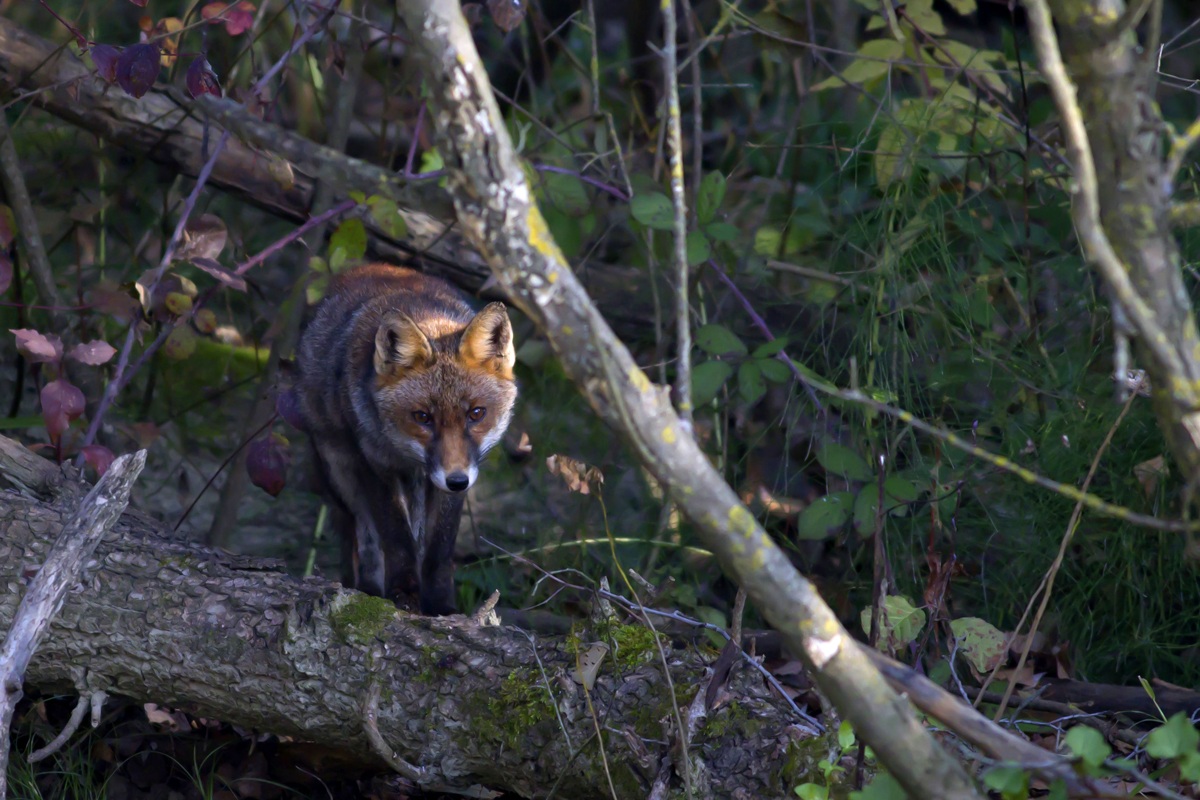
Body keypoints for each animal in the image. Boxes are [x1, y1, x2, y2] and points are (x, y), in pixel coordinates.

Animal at [293, 263, 517, 615]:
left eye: (476, 414)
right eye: (422, 417)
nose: (456, 481)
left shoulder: (454, 480)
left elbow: (439, 550)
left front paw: (441, 606)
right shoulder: (375, 464)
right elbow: (397, 539)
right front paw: (403, 595)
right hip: (341, 472)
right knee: (364, 539)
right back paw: (367, 590)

◆ Assignment: Wherever a line of the entries holds the string "left", copy that line.

◆ Task output:
left eye: (476, 414)
left shoulder: (454, 480)
left elbow: (439, 550)
left front paw: (441, 606)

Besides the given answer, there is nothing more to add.